GIVEN REQUEST 1:
Give the listing again from its first line through the line that contains "collector number: 34", inclusive, replacing "collectors" with "collected by" wherever it occurs and leaving everything else unchanged.

Item 5.02. Departure of Directors or Certain Officers; Election of Directors; Appointment of Certain Officers; Compensatory Arrangements of Certain Officers.
On April 22, 2009, the United States Bankruptcy Court in Wilmington, Delaware (the Court) authorized Smurfit-Stone Container Corporation (the Company) to continue its performance-based short-term and long-term incentive plans beginning in 2009 pursuant to the terms and conditions contained in the Courts order (the Order). On April 28, 2009, the Smurfit-Stone Container Corporation 2009 Management Incentive Plan (the 2009 MIP) was adopted by the Compensation Committee of the Companys Board of Directors.
Annual and semi-annual performance targets under the 2009 MIP have been established for the year ending December 31, 2009, including a threshold level of performance below which no award payment will be made, levels of performance at which specified percentages of the target award will be paid, and a maximum level of performance above which no additional award shall be paid.
Consistent with the Order, awards under the 2009 MIP for the named executive officers were based on the measurement of adjusted earnings before interest, taxes, depreciation, amortization and restructuring charges (DCA Adjusted EBITDAR). The 2009 MIP was structured to award 40% of the earned bonus for the semi-annual performance period January 1, 2009 through June 30, 2009; 30% of the earned bonus for the semi-annual performance period July 1, 2009 through December 31, 2009; and 30% of the earned bonus for the full 2009 calendar year. The Company exceeded the performance targets for the first semi-annual performance period and the named executive officers earned bonuses in excess of the target payout. However, because the amount of the payout for the first semi-annual performance period was capped at 40% of the annual target, the balance of the earned bonus for the first semi-annual performance period, which is set forth in the table below, was carried over and paid to the named executive officers with the earned bonus for the second semi-annual and full-year performance periods.

GIVEN REQUEST 2:
Answer these questions about the passage on the 2009 Management Incentive Plan.
(a) On what date did the Court authorize the Company to continue its incentive plans?
(b) Who adopted the 2009 MIP?
(c) What percentage of the earned bonus was tied to the full 2009 calendar year?

PROVIDED RECORDS:
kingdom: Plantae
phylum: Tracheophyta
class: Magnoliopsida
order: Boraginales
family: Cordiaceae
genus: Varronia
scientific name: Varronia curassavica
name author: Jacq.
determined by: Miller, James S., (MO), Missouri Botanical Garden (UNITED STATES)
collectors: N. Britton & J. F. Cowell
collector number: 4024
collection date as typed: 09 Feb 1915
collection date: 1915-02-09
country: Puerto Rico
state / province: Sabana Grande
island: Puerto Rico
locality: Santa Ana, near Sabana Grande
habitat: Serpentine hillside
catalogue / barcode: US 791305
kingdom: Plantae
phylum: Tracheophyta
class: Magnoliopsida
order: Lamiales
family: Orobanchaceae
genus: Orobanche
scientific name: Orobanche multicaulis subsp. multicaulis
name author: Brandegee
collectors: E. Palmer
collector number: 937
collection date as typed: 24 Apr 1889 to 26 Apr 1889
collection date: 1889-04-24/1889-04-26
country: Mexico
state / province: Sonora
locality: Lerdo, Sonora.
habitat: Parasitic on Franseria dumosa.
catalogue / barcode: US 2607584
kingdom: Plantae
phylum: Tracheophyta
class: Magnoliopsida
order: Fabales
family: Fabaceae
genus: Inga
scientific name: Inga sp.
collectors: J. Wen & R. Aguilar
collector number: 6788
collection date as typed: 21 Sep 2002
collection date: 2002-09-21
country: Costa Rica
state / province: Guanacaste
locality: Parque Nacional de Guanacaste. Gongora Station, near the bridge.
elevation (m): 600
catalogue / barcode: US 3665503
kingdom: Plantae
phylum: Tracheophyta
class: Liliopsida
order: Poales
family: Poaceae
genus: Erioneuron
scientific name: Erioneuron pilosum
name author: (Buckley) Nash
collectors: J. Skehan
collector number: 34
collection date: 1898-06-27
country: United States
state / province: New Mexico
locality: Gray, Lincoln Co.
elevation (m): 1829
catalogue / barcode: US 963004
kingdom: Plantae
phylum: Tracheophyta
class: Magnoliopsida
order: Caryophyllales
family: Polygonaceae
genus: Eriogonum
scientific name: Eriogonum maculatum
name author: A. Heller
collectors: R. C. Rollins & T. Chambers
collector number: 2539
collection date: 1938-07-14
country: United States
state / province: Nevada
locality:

FINISHED ANSWER 1:
kingdom: Plantae
phylum: Tracheophyta
class: Magnoliopsida
order: Boraginales
family: Cordiaceae
genus: Varronia
scientific name: Varronia curassavica
name author: Jacq.
determined by: Miller, James S., (MO), Missouri Botanical Garden (UNITED STATES)
collected by: N. Britton & J. F. Cowell
collector number: 4024
collection date as typed: 09 Feb 1915
collection date: 1915-02-09
country: Puerto Rico
state / province: Sabana Grande
island: Puerto Rico
locality: Santa Ana, near Sabana Grande
habitat: Serpentine hillside
catalogue / barcode: US 791305
kingdom: Plantae
phylum: Tracheophyta
class: Magnoliopsida
order: Lamiales
family: Orobanchaceae
genus: Orobanche
scientific name: Orobanche multicaulis subsp. multicaulis
name author: Brandegee
collected by: E. Palmer
collector number: 937
collection date as typed: 24 Apr 1889 to 26 Apr 1889
collection date: 1889-04-24/1889-04-26
country: Mexico
state / province: Sonora
locality: Lerdo, Sonora.
habitat: Parasitic on Franseria dumosa.
catalogue / barcode: US 2607584
kingdom: Plantae
phylum: Tracheophyta
class: Magnoliopsida
order: Fabales
family: Fabaceae
genus: Inga
scientific name: Inga sp.
collected by: J. Wen & R. Aguilar
collector number: 6788
collection date as typed: 21 Sep 2002
collection date: 2002-09-21
country: Costa Rica
state / province: Guanacaste
locality: Parque Nacional de Guanacaste. Gongora Station, near the bridge.
elevation (m): 600
catalogue / barcode: US 3665503
kingdom: Plantae
phylum: Tracheophyta
class: Liliopsida
order: Poales
family: Poaceae
genus: Erioneuron
scientific name: Erioneuron pilosum
name author: (Buckley) Nash
collected by: J. Skehan
collector number: 34

FINISHED ANSWER 2:
(a) April 22, 2009
(b) The Compensation Committee of the Company's Board of Directors
(c) 30%